Gustavo Boni Minetto
Ensino religioso na escola laica
Recentemente, com grande surpresa, soube através de colegas do curso de Mestrado que em escolas municipais da minha cidade os professores recebem semanalmente um roteiro para o “devocional” a ser trabalhado com as crianças. Trata-se de conteúdo repassado aos professores dentro da agenda semanal. Reserva-se um momento da semana com oração, leitura de um trecho da Bíblia e reflexões sobre a leitura com os alunos.
Há, inclusive, embates entre professores católicos e evangélicos sobre a melhor maneira de realizar este momento religioso. Cada um defendendo sua maneira de professar a religião. Quero falar aqui sobre algo que tem se tornado uma tendência no Brasil e especificamente em Goiás talvez com maior intensidade: o entranhamento da religião nas questões de Estado.

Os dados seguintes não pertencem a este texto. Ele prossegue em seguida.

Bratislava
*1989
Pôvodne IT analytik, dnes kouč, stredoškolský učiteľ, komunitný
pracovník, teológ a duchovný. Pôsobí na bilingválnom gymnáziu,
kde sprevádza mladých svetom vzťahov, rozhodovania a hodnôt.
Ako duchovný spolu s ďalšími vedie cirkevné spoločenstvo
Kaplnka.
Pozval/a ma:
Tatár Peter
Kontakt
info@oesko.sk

O Brasil é um país laico, ou seja, aqui não há vinculação direta entre estado e religião, como acontece, por exemplo, na Inglaterra, onde o Rei é também o chefe da igreja anglicana. O estado brasileiro não professa religião alguma, sequer se diz cristão. Na prática, essa laicidade não ocorre. Basta entrar em diversas repartições públicas e lá se encontrará um crucifixo, símbolo utilizado principalmente pela igreja católica. A falta desse conceito laico traz preocupantes implicações na sociedade.
A primeira questão é que em qualquer lugar há profitentes de diversas religiões, além de pessoas que não professam nenhuma ou até que não acreditam em Deus. Forçar práticas religiosas nesses locais, como repartições públicas e escolas é impor um costume religioso que potencialmente pode ofender algumas pessoas.
A segunda questão, que talvez seja a mais perigosa, é o que está por trás da inserção religiosa nas escolas públicas e privadas. As religiões cristãs, baseadas em sua interpretação dos ensinos de Jesus, tem trazido algumas questões ideológicas para dentro da escola, que poderiam e deveriam ser discutidas, porém sem qualquer direcionamento. O Cristianismo nos ensina, por exemplo, a resignação. Então, se você é pobre e oprimido pelas elites dominantes, é seu papel aceitar e não questionar o que te faz pobre. A realidade é que só existe pobreza porque existem pessoas muito ricas, os bilionários, que atuam persistentemente para que você seja pobre e aceite essa situação.
As escolas têm aberto grande espaço para que pastores e padres façam discursos de abertura para os professores no início de cada semestre letivo. Por que não colocar pesquisadores no campo da educação? Por uma simples razão: vivemos hoje num momento chamado de pós-verdade. Hoje, não importa mais o que é verdade, mas sim quem falou algo. Muitos argumentam que devemos ensinar religião e “coisas de Deus” às crianças desde cedo. Não há problema em se ensinar sobre Deus às crianças, caso faça parte dos valores da família, porém esse ensinamento deve ser feito dentro de casa, pelas famílias. Não é papel da escola.
Vincular, desde cedo, a religião à escola, nos coloca sob a tutela de um líder religioso desde cedo, colocando o povo no cabresto, sem possibilidade de fuga. Isso se refletirá no futuro, quando esses pequenos crescerem e forem votar. Eles certamente irão buscar representantes que sejam dessas denominações religiosas, ainda que não tenham qualificação alguma para um mandato eletivo, fato que temos visto claramente nos últimos anos. Pessoas sem capacidade para o exercício político sem discutir qualquer questão social, somente falando de “Deus, Pátria e Família”.
É dever dos pais que identifiquem essas práticas na escola de seus filhos, mesmo que sejam religiosos, denunciar ao Ministério Público. Essas práticas, embora não constem em nenhum documento oficial (pode pesquisar no Google), fazem parte do cotidiano das crianças. Se hoje não fizermos nada, corremos o sério risco de no futuro vivenciarmos um sistema de governo onde algumas religiões sejam proibidas, inclusive a sua.